Men's Delta Line: windowpane check

International clients are a mainstay of Savile Row bespoke and neighbouring powerhouse Huntsman has recently opened a pied-à-terre in New York City to expand its US client base.  Other Savile Row tailors have diversified into ready to wear, made to measure and even licensing, such as Huntsman, Gieves & Hawkes, and Richard James, who's "Mayfair" line is produced under license. Ramroop doesn't rule this out but for now the Maurice Sedwell business is really only about bespoke.

Maurice Sedwell also caters to women and Ramroop recounts that 25 years ago when he set out women's tailoring on mannequins in the windows of his Savile Row store, that it cause quite a stir with other tailoring houses on "The Row".

In an age where fashion and menswear in particular is changing rapidly, added to this the impact of e-commerce and digital, I asked Ramroop for his take on where bespoke menswear sits in todays hyper-fast fashion industry and how digital affects it.

DW: Would you agree that the premise of bespoke is the same today as it has been traditionally?

AR: Today bespoke is confusing to the prospective customer.
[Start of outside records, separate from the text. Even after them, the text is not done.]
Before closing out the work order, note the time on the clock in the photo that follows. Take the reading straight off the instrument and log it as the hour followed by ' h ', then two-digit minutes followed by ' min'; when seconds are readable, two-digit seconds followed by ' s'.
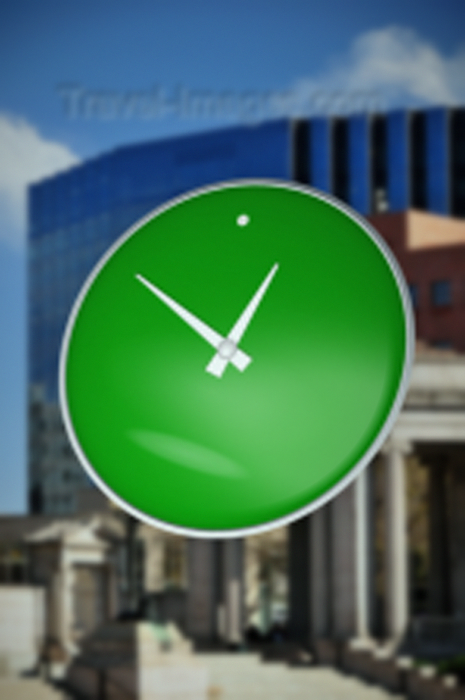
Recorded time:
12 h 51 min
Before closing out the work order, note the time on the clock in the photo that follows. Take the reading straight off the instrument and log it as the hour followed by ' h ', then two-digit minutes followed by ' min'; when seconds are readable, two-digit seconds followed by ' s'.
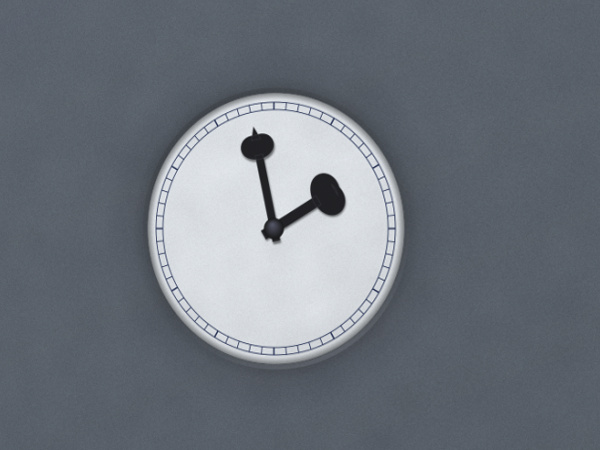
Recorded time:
1 h 58 min
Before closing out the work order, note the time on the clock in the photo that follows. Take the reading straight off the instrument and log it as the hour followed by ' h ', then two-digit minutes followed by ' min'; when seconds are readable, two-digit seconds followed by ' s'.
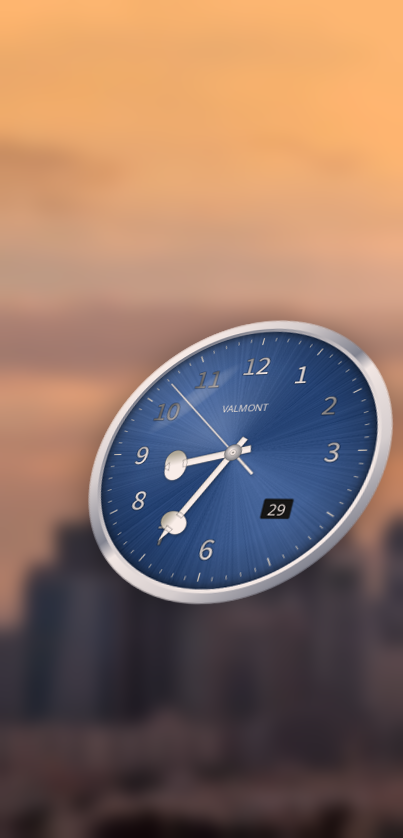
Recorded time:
8 h 34 min 52 s
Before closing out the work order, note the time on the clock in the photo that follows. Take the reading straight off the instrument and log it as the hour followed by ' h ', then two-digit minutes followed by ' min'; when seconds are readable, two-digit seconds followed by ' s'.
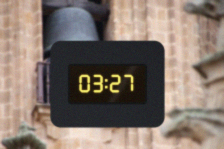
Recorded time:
3 h 27 min
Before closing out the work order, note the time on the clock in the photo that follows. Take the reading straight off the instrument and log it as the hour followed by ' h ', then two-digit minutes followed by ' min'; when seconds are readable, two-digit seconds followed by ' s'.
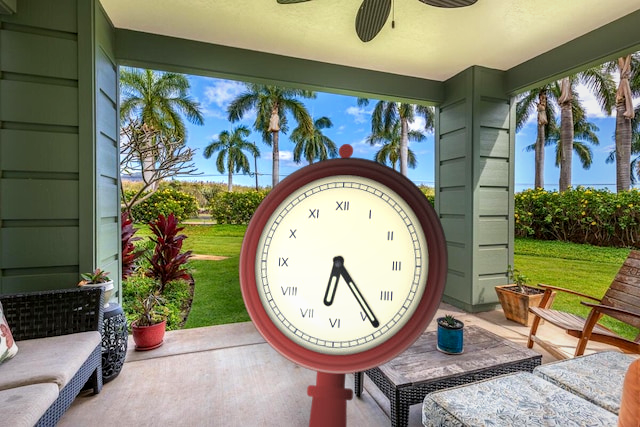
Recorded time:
6 h 24 min
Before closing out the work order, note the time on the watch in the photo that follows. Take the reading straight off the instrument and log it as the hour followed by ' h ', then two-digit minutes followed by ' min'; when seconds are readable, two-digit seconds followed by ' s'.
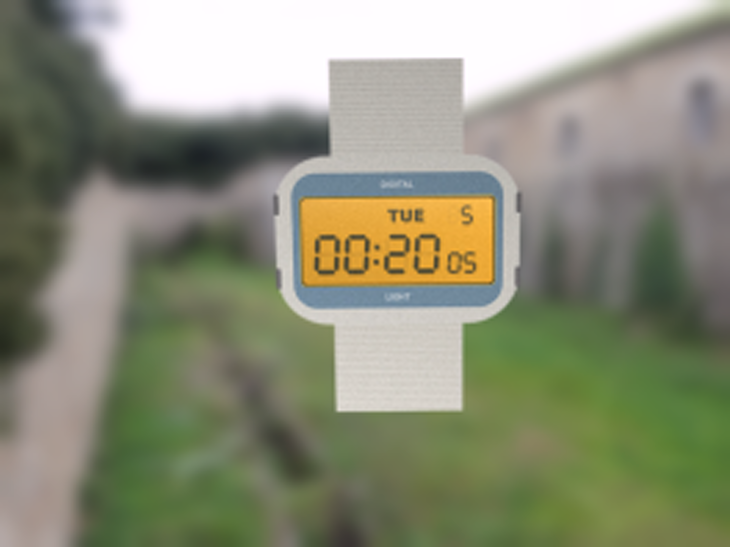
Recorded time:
0 h 20 min 05 s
Bespoken is an original word derived from the tailoting trade when a length of cloth was "spoken" for a customer. Now you can get a bespoke suit from a ready to wear company that has been made in China.

DW: How is Savile Row dealing with the digital age and how does that impact on future business?
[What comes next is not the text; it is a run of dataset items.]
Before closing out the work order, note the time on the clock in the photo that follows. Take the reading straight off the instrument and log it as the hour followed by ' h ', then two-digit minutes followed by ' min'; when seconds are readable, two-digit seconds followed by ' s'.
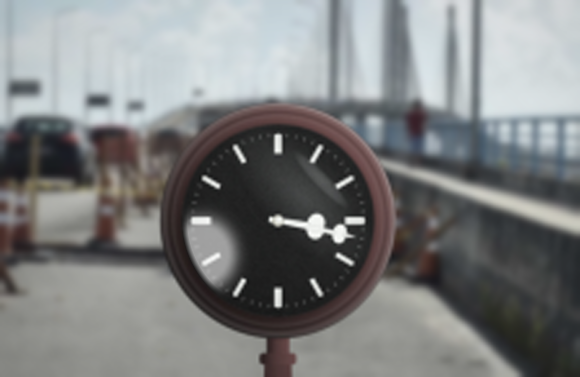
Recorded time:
3 h 17 min
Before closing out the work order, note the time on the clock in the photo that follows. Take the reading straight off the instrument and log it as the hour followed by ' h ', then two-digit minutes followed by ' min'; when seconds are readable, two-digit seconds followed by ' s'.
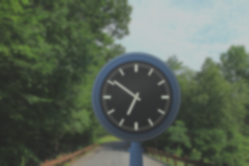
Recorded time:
6 h 51 min
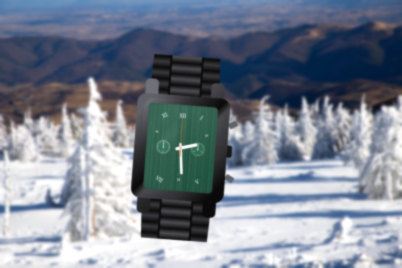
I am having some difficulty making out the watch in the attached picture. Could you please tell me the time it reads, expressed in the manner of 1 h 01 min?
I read 2 h 29 min
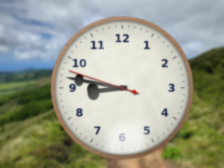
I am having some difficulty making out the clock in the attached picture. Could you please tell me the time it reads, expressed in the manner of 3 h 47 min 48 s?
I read 8 h 46 min 48 s
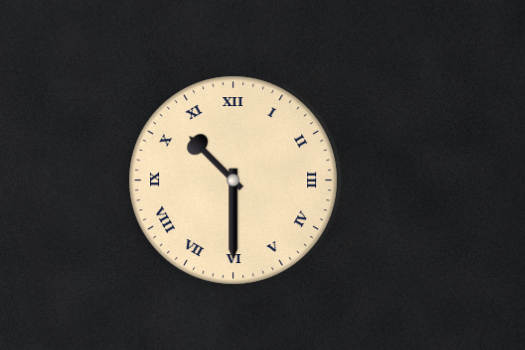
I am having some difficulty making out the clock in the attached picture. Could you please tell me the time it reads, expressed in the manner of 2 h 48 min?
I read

AR: The digital age is very favourable in that we can communicate via Skype (for example) to choose cloth, design, and oversee someone else taking the measurements. Communication is efficient and updating customers on the progress of their suits with photographs is an excellent way of keeping in touch and even exciting customers in a way that was not available ten years ago.

Men's grey window pane check

Men's grey windowpane check

DW: Is Savile Row embracing digital technology?

AR: Not at Maurice Sedwell! Our "Ultra-bespoke" tailoring is like original art, whereas ready to wear is more like a print!

DW: Should it embrace digital technology?

AR: The traditions of Savile Row's hand crafted method of fine tailoring cannot embrace technology; individually designed, hand-cut and hand tailored cannot be surpassed by technology.

DW: What is the future looking like for bespoke?

AR: There will alway be a place for luxury "Ultra Bespoke" regardless of the shrinking market. Many Savile Row brands sell ready to wear and made-to-measure but bespoke gives them respect.